The Dow Jones industrial average’s 666-point plunch on Feb. 2, and its 363-point drop on Jan. 30, were sharp reminders that stocks are risky after their extraordinary gains of recent years, and bonds, the chief alternative to stocks, are shaky too, as rising interest rates are sure to push down prices. Though many experts say don’t worry, former Federal Reserve Chairman Alan Greenspan says that stocks and bonds are both in bubbles. So, with the two biggest asset classes looking hazardous, what’s the alternative? Experts cite a number of options for investors averse to risk, willing to play a more active role in managing their portfolios, pondering where to put new money, or eager to venture to the wild side with a little active trading – everything from building up cash reserves to buying real estate, energy funds, convertible bonds and preferred stocks. The goal is to find assets that are uncorrelated with bonds and stocks – ones that march to the beat of a different drummer. “While I don’t have clients, I give presentations and people are nervous,” says Robert Johnson, president of the American College of Financial Services in Bryn Mawr, Pennsylvania. “The problem is, many investors think they can time the market. Investors would be wise to adhere to the old Wall Street adage: “Time in the market is more important than timing the market.” That said, he believes bonds are even riskier than stocks, as rising yields on new bonds will make older, stingier bonds less attractive to investors. Long-term investors, Johnson says, will probably be better off sticking with stocks rather than shifting heavily into bonds. “I believe that long-term investors should be looking at dividend-paying stocks to hold over a long time horizon,” he says, recommending companies that have consistently raised dividends over the years. “I think they are a wonderful alternative to bonds.”
Nervous investors should also consider paying down debt, starting with high-rate loans like credit cards and moving on to the mortgage, especially if it has an adjustable rate that would rise as interest rates climb, he says. Cashing out investments to have something to show for recent gains with a home improvement, second home or new car is a “bad, bad, bad idea,” Johnson says. Cashing out to spend leaves a smaller base for future growth. “The best advice is that people should keep investing for their future whether the market has recently advanced, declined or stagnated,” Johnson says.
Other experts suggest a range or alternatives to bonds:
Cash. Bank savings and money market accounts won’t earn much but would hold their value as stocks and bonds fall, and be available for new investment when conditions look better.
“The most important lesson to learn from past volatile market cycles is that you do not have to take action every time there is a market pullback or rate hike,” says Jon Ulin, managing principal of Ulin & Co. Wealth Management in Boca Raton, Florida. “It is important to stay diversified. If you are nervous and feeling bearish, decrease your equity exposure and increase your allocation to cash.”

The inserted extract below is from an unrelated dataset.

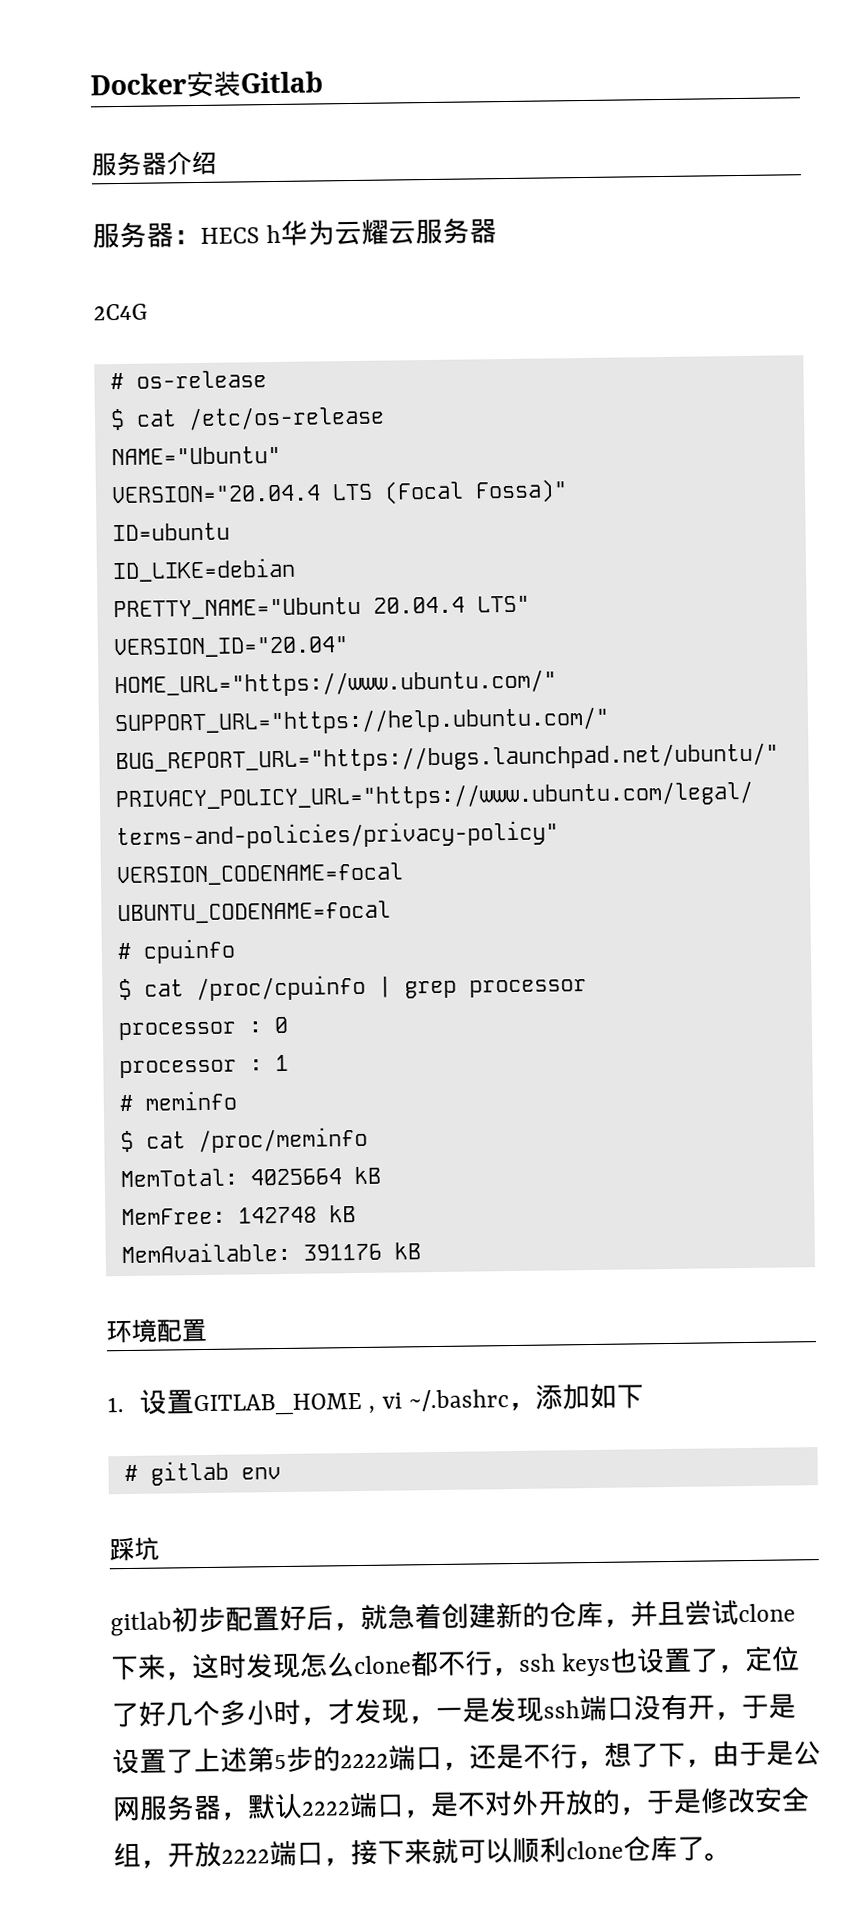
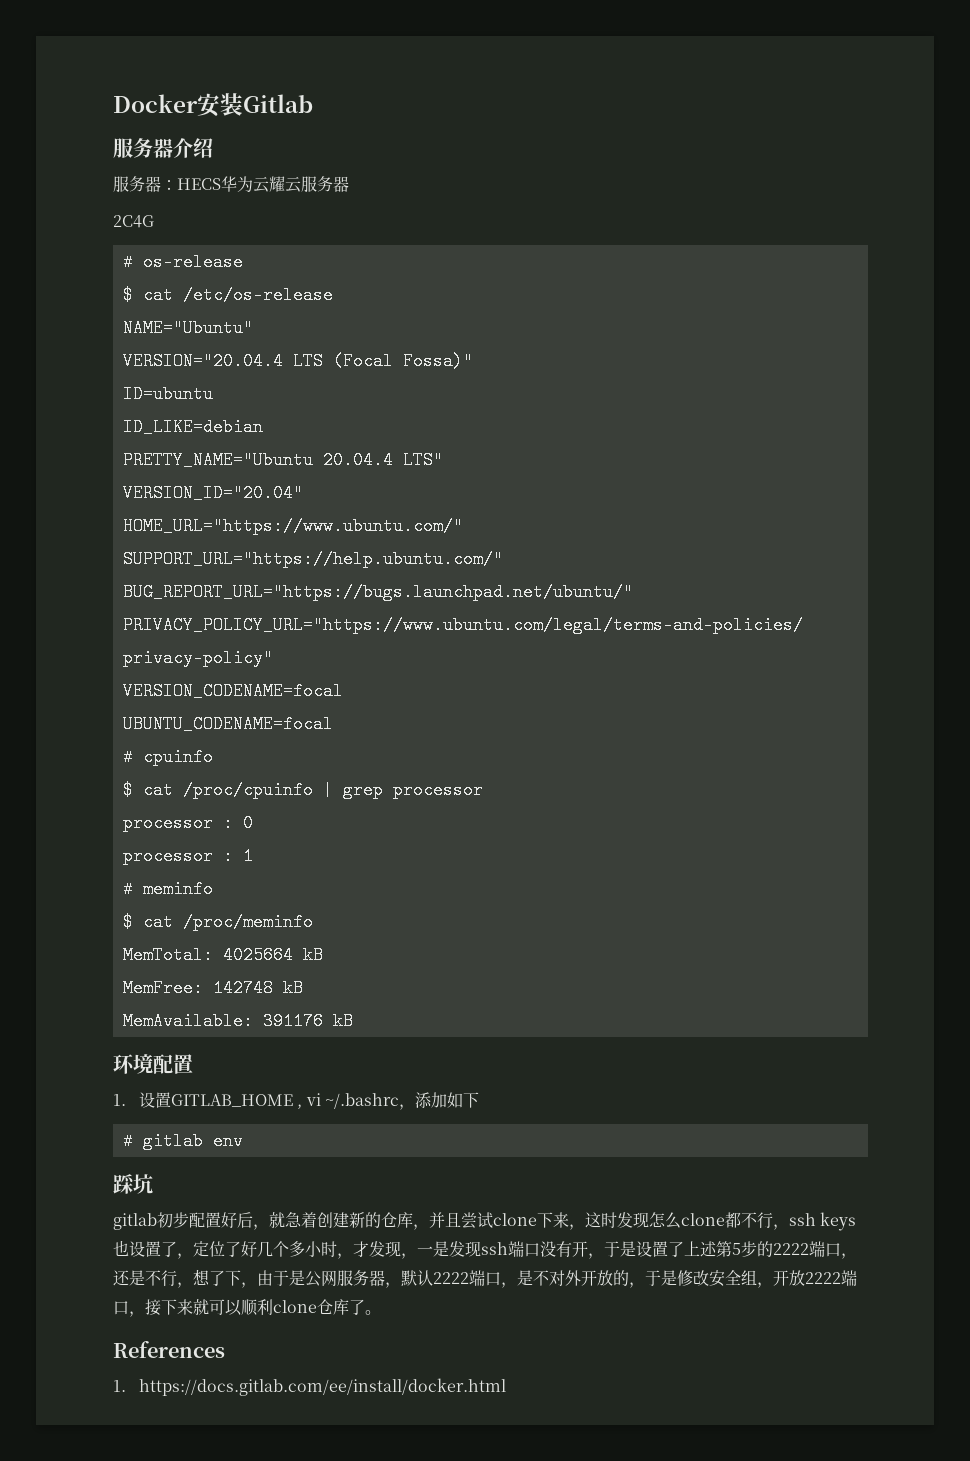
[266,224,282,244] h -> (221, 184) none
(732, 1857) none -> [113,1341,225,1358] [113,1378,506,1396] // References // 1. https://docs.gitlab.com/ee/install/docker.html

Convertible bonds. These are bonds that can be converted to stocks under given conditions. Richard Perkin, vice president for convertible income strategies at Wolverine Investments in Westport, Connecticut, says the convertible feature makes these bonds less likely to fall substantially as interest rates rise, while the bonds tend to rise in value alongside the company’s common stock.
“If the underlying company’s share price falls, investors can not only hold the bond and continue to receive coupon payments, but also be made whole again on their original investment upon the bond’s maturity,” Perkin says.
Rental property. Bobby Montagne, CEO of Walnut Street Finance, a private loan investment fund in Fairfax, Virginia, says, investment property “offers steady earnings, growth and income to hedge against inflation, since rents typically rise as time passes. That’s important to older investors who may spend 30 or even 40 years in retirement and need income that keeps pace with inflation.”
For those not inclined to buy property directly, he recommends professionally managed funds that lend to renovators who buy, fix up and resell properties. A fund spreads risk among many properties. “Private loan funds pay out monthly earnings, just as bonds do,” he says, noting that fund values do not fall like bonds as interest rates rise.
REITs. Real estate investment trusts are funds that own apartment buildings, self-storage units, strip malls and other types of real estate. Peter Sander, author or “The 100 Best Stocks to Buy in 2018,” says good REITs pay healthy dividends while share prices go up with rising values of properties they own, but he urges investors to shop carefully.
“My current thinking is that REITs – ones that are good businesses, not just real estate portfolios – will do well because they pay high yields, are growing businesses, and raise their dividends,” he says.
Other options. Ulin suggests investors also look at lesser-known assets that tend to move independently of stocks and bonds, like master limited partnerships, which are funds that own energy infrastructure, such as pipelines. Also, emerging market bonds are an option driven by forces different from those governing U.S. bonds.
But long-term investors will probably do best by accepting that ups and downs are just part of the game, Ulin says.